All of this may seem overwhelming, but it doesn’t have to be. Read on and learn how you can overcome all three of these terrible diseases.
French Grape Seed Extract Vanquishes the Terrible Trio – and More
Yes, inflammation is a key underlying cause of obesity, heart disease, stroke, and type 2 diabetes, so it only makes sense that a powerhouse anti-inflammatory like grape seed extract would give the answers we need to vanquish them.
But the FGSE goes much farther than that.
We’ve said before: We believe that the single most important thing you can do is to follow a healthy eating plan and adopt a healthy lifestyle that includes a moderate amount of exercise, good sleep, and stress management to manage your weight and prevent diabetes. But it is abundantly clear that grape seed extract can help you get back to good health and stay there.
For example, a small, but important pilot study in Thailand found that people who ate a high carbohydrate meal and then took 300 mg of grape seed extract reduced blood sugar levels after a high-carbohydrate meal. The OPCs in grape seed can help stop the roller coaster of high and low blood sugars that lead to insulin resistance and, eventually, to type 2 diabetes.
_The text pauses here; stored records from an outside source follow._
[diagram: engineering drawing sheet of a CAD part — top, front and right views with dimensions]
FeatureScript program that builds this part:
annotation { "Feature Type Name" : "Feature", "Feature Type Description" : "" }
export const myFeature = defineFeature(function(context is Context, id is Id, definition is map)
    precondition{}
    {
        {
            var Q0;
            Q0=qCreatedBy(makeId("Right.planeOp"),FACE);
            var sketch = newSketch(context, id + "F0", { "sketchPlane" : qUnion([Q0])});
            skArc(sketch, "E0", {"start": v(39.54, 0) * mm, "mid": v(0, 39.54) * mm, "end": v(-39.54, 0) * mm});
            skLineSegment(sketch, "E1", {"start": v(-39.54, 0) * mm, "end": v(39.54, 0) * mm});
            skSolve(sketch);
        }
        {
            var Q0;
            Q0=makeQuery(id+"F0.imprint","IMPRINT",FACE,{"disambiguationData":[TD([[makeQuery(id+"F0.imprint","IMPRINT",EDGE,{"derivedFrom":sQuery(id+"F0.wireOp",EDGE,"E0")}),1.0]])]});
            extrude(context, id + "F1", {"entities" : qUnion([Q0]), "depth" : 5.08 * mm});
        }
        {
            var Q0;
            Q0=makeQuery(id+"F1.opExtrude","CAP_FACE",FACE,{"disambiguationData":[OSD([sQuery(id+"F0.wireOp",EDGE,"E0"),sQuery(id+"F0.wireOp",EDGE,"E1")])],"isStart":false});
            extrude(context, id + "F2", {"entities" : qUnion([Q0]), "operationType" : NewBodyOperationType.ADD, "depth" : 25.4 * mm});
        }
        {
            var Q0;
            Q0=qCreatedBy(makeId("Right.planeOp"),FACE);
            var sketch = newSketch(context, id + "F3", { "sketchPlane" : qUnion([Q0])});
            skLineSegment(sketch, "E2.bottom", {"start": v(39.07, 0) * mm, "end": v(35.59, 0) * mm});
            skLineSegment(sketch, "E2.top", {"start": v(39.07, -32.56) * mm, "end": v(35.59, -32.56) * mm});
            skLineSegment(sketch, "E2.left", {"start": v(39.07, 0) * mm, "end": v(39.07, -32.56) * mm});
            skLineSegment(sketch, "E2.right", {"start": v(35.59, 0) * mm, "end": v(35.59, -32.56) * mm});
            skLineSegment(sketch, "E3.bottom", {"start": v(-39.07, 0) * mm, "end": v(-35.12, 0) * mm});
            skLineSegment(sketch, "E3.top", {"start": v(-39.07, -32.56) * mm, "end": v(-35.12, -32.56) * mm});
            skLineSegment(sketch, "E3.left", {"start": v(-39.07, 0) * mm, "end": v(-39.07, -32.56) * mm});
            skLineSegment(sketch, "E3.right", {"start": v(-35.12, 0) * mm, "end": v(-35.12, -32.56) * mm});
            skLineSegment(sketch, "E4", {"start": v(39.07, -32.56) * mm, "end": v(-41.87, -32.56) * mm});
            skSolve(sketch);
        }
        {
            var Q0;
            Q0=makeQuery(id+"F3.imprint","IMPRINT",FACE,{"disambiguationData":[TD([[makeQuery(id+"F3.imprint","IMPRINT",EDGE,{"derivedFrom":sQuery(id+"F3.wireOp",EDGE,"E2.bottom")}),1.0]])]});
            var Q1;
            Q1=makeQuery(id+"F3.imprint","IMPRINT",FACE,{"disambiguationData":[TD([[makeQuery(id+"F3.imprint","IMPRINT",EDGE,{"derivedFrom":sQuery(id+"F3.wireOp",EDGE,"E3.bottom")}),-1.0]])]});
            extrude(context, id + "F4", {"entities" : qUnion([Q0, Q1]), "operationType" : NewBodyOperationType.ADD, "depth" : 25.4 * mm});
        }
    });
Important animal studies from France and Spain confirm that overweight hamsters dramatically reduced their waistlines with grape seed extract, even when they were fed a high-fat diet. In addition, the grape seed extract reduced blood sugars, increased the ability to use insulin produced by the pancreas, and lowered blood fats—all important stepping stones to eliminate and prevent heart disease and type 2 diabetes.
Further research confirms that grape seed extract can protect against damage caused by diabetes, including diabetic neuropathy that can lead to amputations.
In an impressive Saudi Arabian study, patients with fatty liver disease, commonly associated with obesity, were given 100 mg of standardized grape seed extract for three months. Their liver function and liver enzyme greatly improved, including severely limiting the number of fat cells that were able to infiltrate the liver. Positive effects were even seen in patients given only 50 mg daily.
And Chinese researchers found that grape seed extract has a powerful antioxidant effect against those dreaded AGEs (advanced glycation end products) that are at least partly responsible for the deadly link between diabetes and heart disease and other complications.